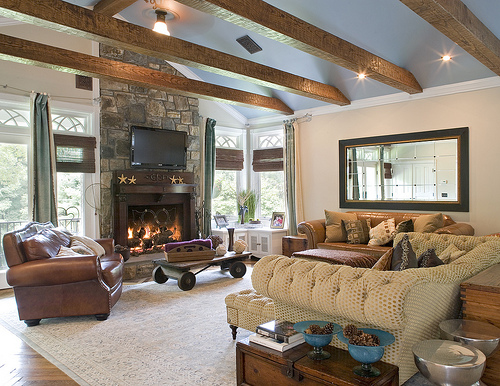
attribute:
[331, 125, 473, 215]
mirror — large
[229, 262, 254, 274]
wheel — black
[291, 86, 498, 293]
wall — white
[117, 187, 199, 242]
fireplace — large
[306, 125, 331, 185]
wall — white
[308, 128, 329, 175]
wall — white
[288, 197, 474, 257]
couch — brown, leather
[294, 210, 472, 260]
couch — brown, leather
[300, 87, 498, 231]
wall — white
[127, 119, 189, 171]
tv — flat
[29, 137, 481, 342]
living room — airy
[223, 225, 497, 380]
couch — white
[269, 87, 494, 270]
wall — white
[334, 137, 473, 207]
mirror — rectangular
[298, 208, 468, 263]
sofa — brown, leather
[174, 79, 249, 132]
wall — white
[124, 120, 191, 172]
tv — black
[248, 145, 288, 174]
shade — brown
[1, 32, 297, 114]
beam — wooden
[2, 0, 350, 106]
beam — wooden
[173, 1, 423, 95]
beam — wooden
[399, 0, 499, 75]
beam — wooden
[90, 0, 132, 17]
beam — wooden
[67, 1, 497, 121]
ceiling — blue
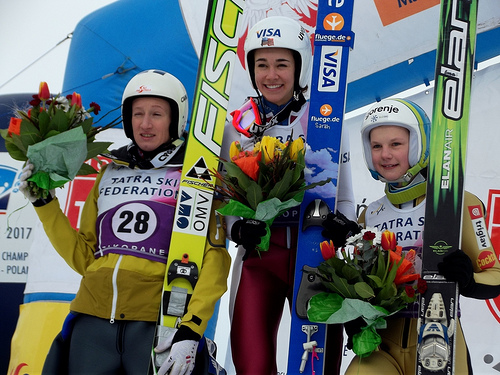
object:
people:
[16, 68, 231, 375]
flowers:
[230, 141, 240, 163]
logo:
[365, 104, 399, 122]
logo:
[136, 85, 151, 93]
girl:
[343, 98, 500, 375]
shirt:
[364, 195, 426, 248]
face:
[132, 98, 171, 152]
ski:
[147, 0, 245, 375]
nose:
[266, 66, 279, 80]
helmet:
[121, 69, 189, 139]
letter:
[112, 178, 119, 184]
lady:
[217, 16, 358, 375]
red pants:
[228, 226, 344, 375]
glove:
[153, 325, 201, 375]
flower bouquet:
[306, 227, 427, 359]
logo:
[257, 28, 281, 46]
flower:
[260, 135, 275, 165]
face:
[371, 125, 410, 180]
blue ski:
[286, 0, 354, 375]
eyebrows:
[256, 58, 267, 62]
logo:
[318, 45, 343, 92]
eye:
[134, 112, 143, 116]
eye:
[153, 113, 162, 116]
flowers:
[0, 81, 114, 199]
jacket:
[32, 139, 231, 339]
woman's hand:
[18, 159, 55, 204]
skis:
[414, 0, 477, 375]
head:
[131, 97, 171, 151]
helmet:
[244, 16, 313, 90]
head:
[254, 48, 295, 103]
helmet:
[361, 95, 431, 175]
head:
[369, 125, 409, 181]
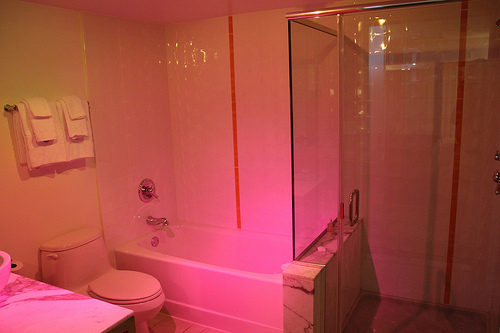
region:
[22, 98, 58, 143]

::::::::

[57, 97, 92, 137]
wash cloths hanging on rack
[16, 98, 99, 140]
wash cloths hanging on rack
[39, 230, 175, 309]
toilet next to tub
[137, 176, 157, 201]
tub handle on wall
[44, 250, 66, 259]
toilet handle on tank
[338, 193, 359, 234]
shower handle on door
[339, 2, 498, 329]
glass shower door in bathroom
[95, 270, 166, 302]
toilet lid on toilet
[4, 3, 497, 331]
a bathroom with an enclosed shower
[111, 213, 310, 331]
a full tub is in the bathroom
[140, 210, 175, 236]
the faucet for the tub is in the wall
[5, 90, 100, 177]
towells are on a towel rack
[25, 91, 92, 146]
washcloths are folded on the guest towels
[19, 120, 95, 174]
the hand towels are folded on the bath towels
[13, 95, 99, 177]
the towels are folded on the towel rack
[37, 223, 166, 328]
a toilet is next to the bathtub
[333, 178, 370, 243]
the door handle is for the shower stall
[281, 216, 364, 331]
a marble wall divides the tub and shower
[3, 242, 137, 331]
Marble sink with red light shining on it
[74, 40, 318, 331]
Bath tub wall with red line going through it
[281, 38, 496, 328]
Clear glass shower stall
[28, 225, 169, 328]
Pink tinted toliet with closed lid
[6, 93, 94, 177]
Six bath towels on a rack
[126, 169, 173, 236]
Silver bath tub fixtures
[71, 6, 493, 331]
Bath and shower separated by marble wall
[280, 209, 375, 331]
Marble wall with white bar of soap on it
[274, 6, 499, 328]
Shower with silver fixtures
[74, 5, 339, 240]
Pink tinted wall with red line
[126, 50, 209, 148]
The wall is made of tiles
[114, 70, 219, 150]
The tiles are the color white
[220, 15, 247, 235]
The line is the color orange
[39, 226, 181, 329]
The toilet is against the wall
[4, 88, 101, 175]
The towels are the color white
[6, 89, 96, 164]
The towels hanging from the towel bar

::::::::

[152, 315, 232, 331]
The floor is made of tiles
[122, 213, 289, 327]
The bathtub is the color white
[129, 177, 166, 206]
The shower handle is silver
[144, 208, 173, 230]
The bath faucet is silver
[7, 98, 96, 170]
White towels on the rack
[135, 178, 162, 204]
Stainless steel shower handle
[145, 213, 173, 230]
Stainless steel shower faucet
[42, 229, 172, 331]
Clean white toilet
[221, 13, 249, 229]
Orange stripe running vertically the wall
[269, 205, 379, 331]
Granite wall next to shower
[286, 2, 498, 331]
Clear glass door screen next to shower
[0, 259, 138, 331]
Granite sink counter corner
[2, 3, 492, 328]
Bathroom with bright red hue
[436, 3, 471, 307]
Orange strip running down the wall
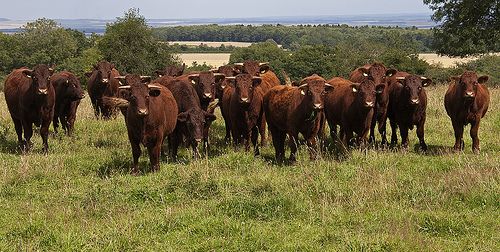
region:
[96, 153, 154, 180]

::::::::

Return the lines verbatim, beginning with the line containing "[174, 79, 249, 132]" and ending after the line containing "[22, 98, 58, 143]". Omit the picture lines from your reply.

[174, 79, 249, 132]
wall — white
[124, 120, 191, 172]
tv — black
[248, 145, 288, 174]
shade — brown
[1, 32, 297, 114]
beam — wooden
[2, 0, 350, 106]
beam — wooden
[173, 1, 423, 95]
beam — wooden
[399, 0, 499, 75]
beam — wooden
[90, 0, 132, 17]
beam — wooden
[67, 1, 497, 121]
ceiling — blue
object:
people:
[16, 68, 231, 375]
flowers:
[230, 141, 240, 163]
logo:
[365, 104, 399, 122]
logo:
[136, 85, 151, 93]
girl:
[343, 98, 500, 375]
shirt:
[364, 195, 426, 248]
face:
[132, 98, 171, 152]
ski:
[147, 0, 245, 375]
nose:
[266, 66, 279, 80]
helmet:
[121, 69, 189, 139]
letter:
[112, 178, 119, 184]
lady:
[217, 16, 358, 375]
red pants:
[228, 226, 344, 375]
glove:
[153, 325, 201, 375]
flower bouquet:
[306, 227, 427, 359]
logo:
[257, 28, 281, 46]
flower:
[260, 135, 275, 165]
face:
[371, 125, 410, 180]
blue ski:
[286, 0, 354, 375]
eyebrows:
[256, 58, 267, 62]
logo:
[318, 45, 343, 92]
eye:
[134, 112, 143, 116]
eye:
[153, 113, 162, 116]
flowers:
[0, 81, 114, 199]
jacket:
[32, 139, 231, 339]
woman's hand:
[18, 159, 55, 204]
skis:
[414, 0, 477, 375]
head:
[131, 97, 171, 151]
helmet:
[244, 16, 313, 90]
head:
[254, 48, 295, 103]
helmet:
[361, 95, 431, 175]
head:
[369, 125, 409, 181]
region:
[22, 98, 58, 143]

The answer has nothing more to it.